There is some good news emanating from Milbank’s own Washington Post, which announced in February that it was creating a team to cover, thoroughly and systematically, the democracy beat. Matea Gold, the paper’s national editor and before that an aggressive reporter on money in politics, will oversee the team. In an interview, she explained how the beat will be set up, and it sounds promising. There will be two editors and six reporters initially—at least three based in Washington, and the rest spread out around the country, in Georgia, Arizona, and the Upper Midwest. She said they’ll be reporting on the “actual mechanics” of the vote in those places, election administration, and voters’ eroding trust in the system.
That sounds good. But if all this reporting and editing just ends up pulling its punches in the name of “objectivity,” the Post won’t be acting as a partisan for democracy. Gold vows: “We go where the facts take us. We do not shy away from where the story goes.” She points to the fact that the paper “was very direct in saying, for example, that the former president was lying about election fraud.”
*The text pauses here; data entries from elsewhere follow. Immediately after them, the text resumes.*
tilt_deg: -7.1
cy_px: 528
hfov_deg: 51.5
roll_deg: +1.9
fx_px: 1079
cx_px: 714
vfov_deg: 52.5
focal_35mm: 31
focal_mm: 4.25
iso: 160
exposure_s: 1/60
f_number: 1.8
That’s true, it was. One shouldn’t doubt the paper’s admirable intentions here—a dedicated head count of eight people is a major commitment and expense, even for a large newspaper. The New York Times, in contrast, has not announced any specific commitments to a democracy beat. (Executive editor Dean Baquet declined to be interviewed for this article.) But the question still looms as to whether the mainstream American media can not only call a lie a lie, but whether it will be willing to do so day after relentless day, as the attacks on democracy mount and multiply, or whether it will feel compelled, in the name of “fairness,” to back off, balance things out, present the “other side” in a debate (democracy versus anti-democracy) in which there is no legitimate other side.
Margaret Sullivan, the Post’s media columnist, argued to me that this is the real challenge, not just for her paper’s team, which she applauds, but for the mainstream press generally. “The topic hasn’t been given the centrality it deserves,” Sullivan told me. “So that is what I would like to see … to center it and to try to get across to people that this is not just like some other random story that we cover, but it is an existential threat.”
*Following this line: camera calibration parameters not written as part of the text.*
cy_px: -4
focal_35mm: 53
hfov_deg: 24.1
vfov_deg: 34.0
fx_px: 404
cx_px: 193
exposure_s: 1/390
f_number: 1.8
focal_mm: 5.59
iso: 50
One of the ways to do that, she suggested, is to find a way to label the coverage—package it in a way that shows plainly to readers that this is different from the usual news diet, more important. She pointed to the example of The Boston Globe putting its coverage of child abuse in the Roman Catholic Church under the “Spotlight” rubric. “I think that can help focus things,” she said. “And I think it can also kind of give a reason to do stories that don’t have an immediate, intense breaking news aspect.”
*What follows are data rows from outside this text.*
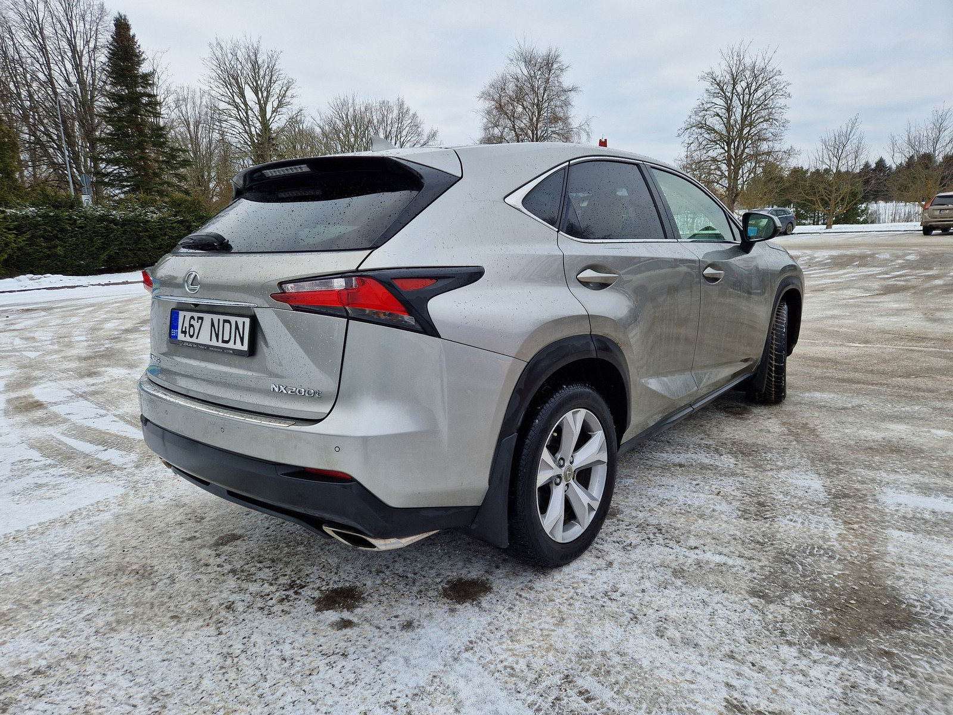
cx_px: 476
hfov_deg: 73.9
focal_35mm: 23
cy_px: 358
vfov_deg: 58.9
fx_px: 633
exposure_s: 1/228
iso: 50
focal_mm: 5.4
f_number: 1.8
That last point is vital. Some assaults on democracy are “news” in the traditional sense—January 6, obviously, or the passage of a voter-suppression law in a state. But others aren’t big news. A random remark by Trump or Kevin McCarthy may be on its face a small thing. But its implications might be enormous. Reporters and especially editors will have to recalibrate their ideas of what counts as news.
When we give and get awards, the political press likes to congratulate itself on being the guardian of democracy. For decades, those were mostly feel-good words that weren’t really being put to the test. In these next two years, they will be. There were times in our country’s history when it could be argued that balance was more important than truth, which after all was open to interpretation. This is not one of those times.